## Work to complete
Check each line of the data for "slow" and select those that have it.

START Information supplied

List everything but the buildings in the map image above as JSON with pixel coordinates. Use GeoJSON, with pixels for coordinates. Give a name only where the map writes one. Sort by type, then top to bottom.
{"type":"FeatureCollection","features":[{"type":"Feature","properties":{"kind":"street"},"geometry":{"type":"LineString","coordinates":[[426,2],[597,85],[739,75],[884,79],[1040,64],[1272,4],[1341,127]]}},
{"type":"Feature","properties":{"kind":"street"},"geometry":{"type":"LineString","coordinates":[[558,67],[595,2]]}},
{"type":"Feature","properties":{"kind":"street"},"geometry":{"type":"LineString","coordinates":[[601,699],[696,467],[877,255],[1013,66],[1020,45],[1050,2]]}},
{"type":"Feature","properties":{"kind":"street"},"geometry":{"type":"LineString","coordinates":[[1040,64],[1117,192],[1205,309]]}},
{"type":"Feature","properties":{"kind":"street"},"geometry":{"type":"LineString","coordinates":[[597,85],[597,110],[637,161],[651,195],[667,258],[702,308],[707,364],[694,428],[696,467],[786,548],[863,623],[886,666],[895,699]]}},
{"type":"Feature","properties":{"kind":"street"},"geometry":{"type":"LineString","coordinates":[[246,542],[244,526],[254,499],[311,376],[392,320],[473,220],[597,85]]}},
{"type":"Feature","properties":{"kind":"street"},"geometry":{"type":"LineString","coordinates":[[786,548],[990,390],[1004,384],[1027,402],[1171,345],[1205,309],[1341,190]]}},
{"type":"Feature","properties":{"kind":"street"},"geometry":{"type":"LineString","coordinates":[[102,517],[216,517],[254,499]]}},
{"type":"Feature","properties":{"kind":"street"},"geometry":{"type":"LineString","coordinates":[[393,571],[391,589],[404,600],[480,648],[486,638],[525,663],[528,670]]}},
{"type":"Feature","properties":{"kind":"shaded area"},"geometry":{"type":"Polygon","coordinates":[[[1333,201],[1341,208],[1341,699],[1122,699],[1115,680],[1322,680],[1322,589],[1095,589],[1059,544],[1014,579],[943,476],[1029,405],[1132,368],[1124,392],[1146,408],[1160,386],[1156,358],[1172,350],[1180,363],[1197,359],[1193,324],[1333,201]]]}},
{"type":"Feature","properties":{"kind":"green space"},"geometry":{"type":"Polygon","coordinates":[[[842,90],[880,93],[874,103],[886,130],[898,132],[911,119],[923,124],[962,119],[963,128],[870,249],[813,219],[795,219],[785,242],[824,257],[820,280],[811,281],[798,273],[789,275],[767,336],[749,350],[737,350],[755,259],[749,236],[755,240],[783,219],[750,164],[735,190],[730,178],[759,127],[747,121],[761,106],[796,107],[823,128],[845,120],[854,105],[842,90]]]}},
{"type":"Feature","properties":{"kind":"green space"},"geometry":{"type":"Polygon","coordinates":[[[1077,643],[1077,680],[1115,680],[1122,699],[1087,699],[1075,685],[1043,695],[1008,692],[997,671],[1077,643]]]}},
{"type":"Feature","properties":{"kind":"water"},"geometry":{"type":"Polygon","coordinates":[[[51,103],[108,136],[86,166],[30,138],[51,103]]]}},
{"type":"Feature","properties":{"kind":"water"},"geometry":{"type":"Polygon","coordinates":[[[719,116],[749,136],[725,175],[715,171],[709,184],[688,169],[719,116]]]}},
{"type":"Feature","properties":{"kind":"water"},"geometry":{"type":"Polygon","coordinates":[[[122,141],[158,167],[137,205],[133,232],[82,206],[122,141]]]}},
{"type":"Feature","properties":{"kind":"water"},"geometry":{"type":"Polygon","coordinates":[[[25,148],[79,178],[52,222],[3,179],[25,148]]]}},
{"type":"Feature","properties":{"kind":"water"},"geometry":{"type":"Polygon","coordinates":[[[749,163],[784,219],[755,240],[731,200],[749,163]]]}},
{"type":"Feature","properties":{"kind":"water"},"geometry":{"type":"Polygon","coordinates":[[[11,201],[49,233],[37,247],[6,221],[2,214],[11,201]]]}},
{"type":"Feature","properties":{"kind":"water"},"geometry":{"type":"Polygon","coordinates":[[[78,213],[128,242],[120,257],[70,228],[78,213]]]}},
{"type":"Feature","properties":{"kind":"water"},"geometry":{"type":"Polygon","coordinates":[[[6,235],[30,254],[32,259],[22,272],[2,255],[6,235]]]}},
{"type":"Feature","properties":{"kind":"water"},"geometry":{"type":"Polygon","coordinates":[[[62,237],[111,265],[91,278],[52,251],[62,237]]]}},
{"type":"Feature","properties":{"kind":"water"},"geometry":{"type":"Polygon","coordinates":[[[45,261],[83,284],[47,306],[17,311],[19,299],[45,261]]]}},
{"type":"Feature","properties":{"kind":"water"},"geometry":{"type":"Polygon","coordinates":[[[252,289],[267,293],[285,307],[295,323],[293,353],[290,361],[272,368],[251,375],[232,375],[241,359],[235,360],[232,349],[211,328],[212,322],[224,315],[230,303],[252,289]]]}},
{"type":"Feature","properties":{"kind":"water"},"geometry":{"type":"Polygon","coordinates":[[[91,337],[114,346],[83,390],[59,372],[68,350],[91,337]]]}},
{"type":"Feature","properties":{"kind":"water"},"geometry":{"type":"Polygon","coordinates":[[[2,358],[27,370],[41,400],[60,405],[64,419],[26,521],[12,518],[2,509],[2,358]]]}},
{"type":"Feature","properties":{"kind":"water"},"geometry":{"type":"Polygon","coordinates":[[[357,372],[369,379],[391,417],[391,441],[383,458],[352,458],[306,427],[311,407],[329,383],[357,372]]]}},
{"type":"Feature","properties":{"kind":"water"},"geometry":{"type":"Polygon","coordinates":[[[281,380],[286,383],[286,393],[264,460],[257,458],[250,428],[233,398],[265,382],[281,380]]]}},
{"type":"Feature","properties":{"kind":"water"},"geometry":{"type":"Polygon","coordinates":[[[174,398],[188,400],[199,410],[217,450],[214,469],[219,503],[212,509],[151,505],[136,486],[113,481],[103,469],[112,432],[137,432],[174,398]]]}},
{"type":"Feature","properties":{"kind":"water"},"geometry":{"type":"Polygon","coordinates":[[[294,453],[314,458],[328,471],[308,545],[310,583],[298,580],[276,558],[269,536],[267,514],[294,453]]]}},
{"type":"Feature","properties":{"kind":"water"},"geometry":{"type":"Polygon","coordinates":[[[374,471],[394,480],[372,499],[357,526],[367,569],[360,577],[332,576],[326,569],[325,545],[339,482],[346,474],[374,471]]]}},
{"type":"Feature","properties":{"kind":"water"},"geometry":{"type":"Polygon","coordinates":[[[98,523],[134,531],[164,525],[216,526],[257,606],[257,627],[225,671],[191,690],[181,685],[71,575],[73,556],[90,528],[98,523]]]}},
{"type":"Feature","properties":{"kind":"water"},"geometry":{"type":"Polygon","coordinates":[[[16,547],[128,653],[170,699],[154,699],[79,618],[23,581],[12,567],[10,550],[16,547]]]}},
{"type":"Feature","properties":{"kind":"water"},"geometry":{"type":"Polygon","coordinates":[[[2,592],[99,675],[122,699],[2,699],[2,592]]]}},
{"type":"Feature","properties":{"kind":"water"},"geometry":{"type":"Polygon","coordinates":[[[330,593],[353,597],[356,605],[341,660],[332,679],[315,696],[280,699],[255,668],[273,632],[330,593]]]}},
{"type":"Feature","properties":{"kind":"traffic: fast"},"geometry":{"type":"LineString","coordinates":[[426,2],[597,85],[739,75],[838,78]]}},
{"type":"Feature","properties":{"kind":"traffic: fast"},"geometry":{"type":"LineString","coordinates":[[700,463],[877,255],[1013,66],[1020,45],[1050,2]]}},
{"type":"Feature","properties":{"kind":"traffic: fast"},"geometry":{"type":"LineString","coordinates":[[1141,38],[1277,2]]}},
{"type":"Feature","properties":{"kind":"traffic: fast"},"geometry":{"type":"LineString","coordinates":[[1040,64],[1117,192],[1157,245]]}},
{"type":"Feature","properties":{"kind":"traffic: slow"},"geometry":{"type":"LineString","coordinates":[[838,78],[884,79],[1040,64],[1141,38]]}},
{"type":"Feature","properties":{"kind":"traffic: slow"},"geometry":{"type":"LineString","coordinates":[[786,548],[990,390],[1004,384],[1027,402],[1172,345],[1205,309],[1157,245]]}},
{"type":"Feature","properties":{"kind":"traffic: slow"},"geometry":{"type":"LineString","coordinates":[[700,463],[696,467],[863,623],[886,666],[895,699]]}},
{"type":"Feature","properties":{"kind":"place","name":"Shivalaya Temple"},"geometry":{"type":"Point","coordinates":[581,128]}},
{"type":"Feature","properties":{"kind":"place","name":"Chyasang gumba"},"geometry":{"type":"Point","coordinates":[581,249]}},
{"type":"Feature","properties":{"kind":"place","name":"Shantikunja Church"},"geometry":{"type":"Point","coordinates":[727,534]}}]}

END Information supplied

## Task result
{"type":"Feature","properties":{"kind":"traffic: slow"},"geometry":{"type":"LineString","coordinates":[[838,78],[884,79],[1040,64],[1141,38]]}},
{"type":"Feature","properties":{"kind":"traffic: slow"},"geometry":{"type":"LineString","coordinates":[[786,548],[990,390],[1004,384],[1027,402],[1172,345],[1205,309],[1157,245]]}},
{"type":"Feature","properties":{"kind":"traffic: slow"},"geometry":{"type":"LineString","coordinates":[[700,463],[696,467],[863,623],[886,666],[895,699]]}},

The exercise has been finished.